To do => Continue the mindfulness article from its last sentence.

Text shown =>
-- begin --

Successful Living through Mindfulness

Most self-help books focus on how you can achieve more. How can you do more, be more – and do it all faster.
This article takes the opposite tack: how and why you should simply sit and be still. The practice of mindfulness – being fully present and aware of the here and now – leads to successful living and greater fulfillment in all aspects of work and life.
The happiest and most successful people are those who have developed their social and emotional intelligence. They have finely tuned self-knowledge and self-awareness.
This includes:

  • The ability to connect with personal values and principles
  • The ability to imbue actions with meaning
  • The ability to align emotions with goals
  • The ability to keep motivated, focused and on purpose

Honing the skills of awareness requires mindfulness – becoming aware of what’s going on inside and around you on several levels. Mindfulness leads to living in a state of full, conscious awareness of one’s whole self, of other people and the context in which we live and work.

-- end --

Data block =>
-- begin --

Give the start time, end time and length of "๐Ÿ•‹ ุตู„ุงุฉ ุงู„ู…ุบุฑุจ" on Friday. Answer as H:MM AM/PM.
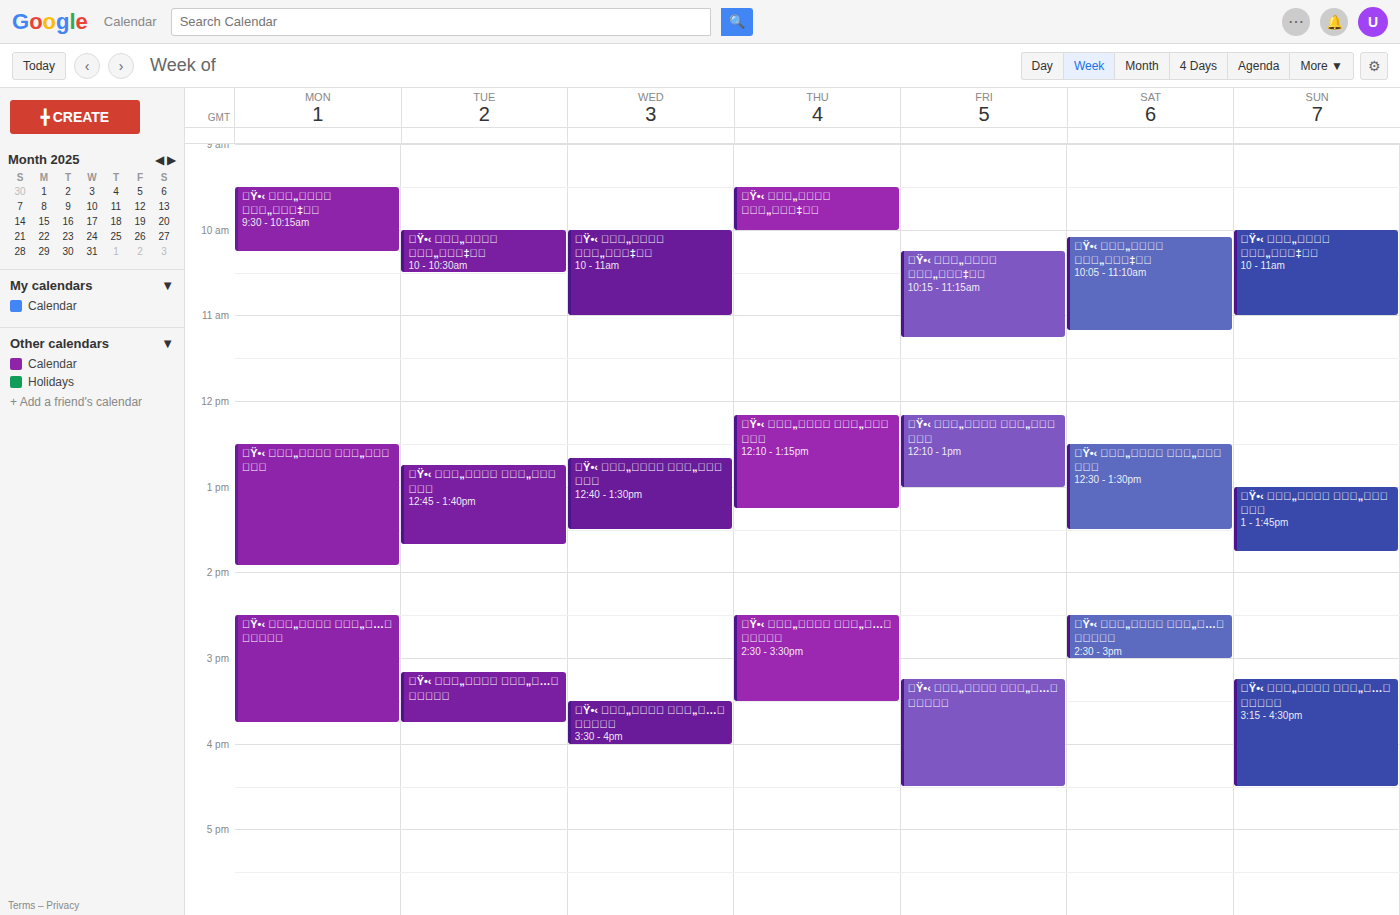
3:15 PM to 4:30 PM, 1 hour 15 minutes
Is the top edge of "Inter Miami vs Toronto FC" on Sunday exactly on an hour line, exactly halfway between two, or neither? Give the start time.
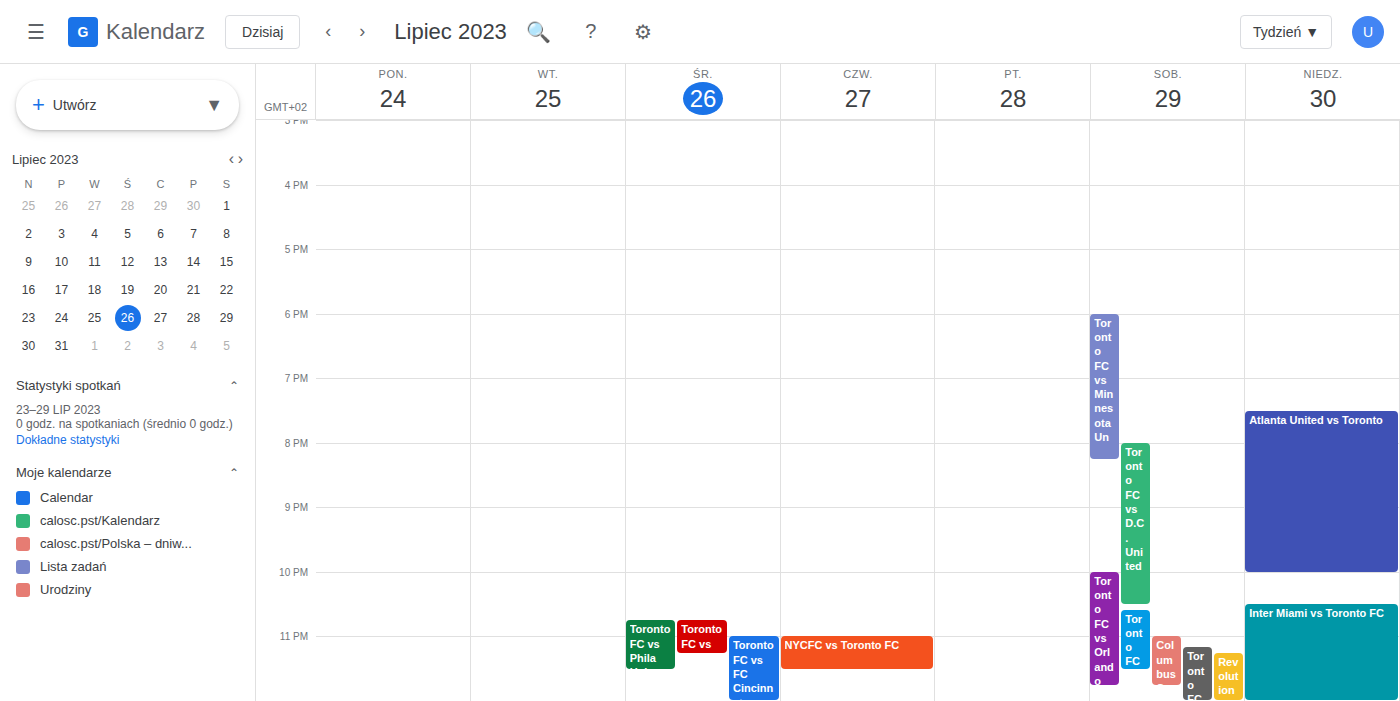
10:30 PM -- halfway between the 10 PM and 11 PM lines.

-- end --

Written answer =>
Before you dismiss mindfulness as New Age rhetoric, pay attention to the research. Recent studies in management science, psychology and neuroscience point to the importance of developing mindfulness through the experience of meditation.
Mindfulness and Busy People
Mindfulness meditation has long been practiced by those seeking calm and peace of mind. A Buddhist-trained HR professional, Michael Carroll encourages stressed-out executives to meditate to become more open and, consequently, more effective.
In his book, The Mindful Leader: Awakening Your Natural Management Skills Through Mindfulness Meditation (2008), Carroll explores the key principles of mindfulness.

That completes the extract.